Segment Start: SUPPLIED INFORMATION

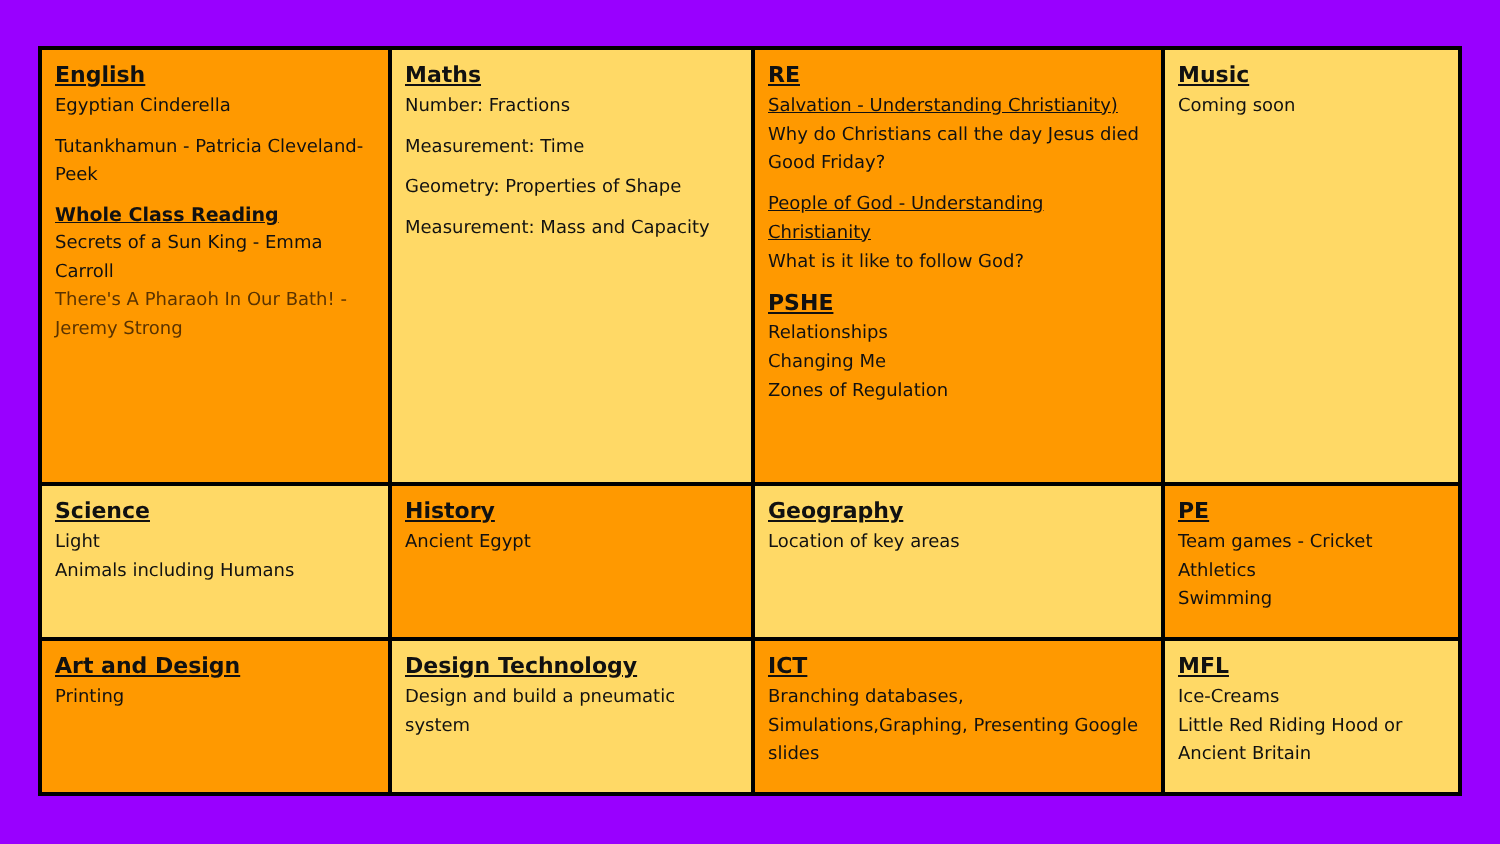| English Egyptian Cinderella Tutankhamun - Patricia Cleveland-Peek Whole Class Reading Secrets of a Sun King - Emma Carroll There's A Pharaoh In Our Bath! - Jeremy Strong | Maths Number: Fractions Measurement: Time Geometry: Properties of Shape Measurement: Mass and Capacity | RE Salvation - Understanding Christianity) Why do Christians call the day Jesus died Good Friday? People of God - Understanding Christianity What is it like to follow God? PSHE Relationships Changing Me Zones of Regulation | Music Coming soon |
| Science Light Animals including Humans | History Ancient Egypt | Geography Location of key areas | PE Team games - Cricket Athletics Swimming |
| Art and Design Printing | Design Technology Design and build a pneumatic system | ICT Branching databases, Simulations,Graphing, Presenting Google slides | MFL Ice-Creams Little Red Riding Hood or Ancient Britain |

Segment End: SUPPLIED INFORMATION

**TO DO**:
All lines above are to be restated word for word, with pictures excluded.

**ANSWER FOR THIS EXERCISE**:
| English Egyptian Cinderella Tutankhamun - Patricia Cleveland-Peek Whole Class Reading Secrets of a Sun King - Emma Carroll There's A Pharaoh In Our Bath! - Jeremy Strong | Maths Number: Fractions Measurement: Time Geometry: Properties of Shape Measurement: Mass and Capacity | RE Salvation - Understanding Christianity) Why do Christians call the day Jesus died Good Friday? People of God - Understanding Christianity What is it like to follow God? PSHE Relationships Changing Me Zones of Regulation | Music Coming soon |
| Science Light Animals including Humans | History Ancient Egypt | Geography Location of key areas | PE Team games - Cricket Athletics Swimming |
| Art and Design Printing | Design Technology Design and build a pneumatic system | ICT Branching databases, Simulations,Graphing, Presenting Google slides | MFL Ice-Creams Little Red Riding Hood or Ancient Britain |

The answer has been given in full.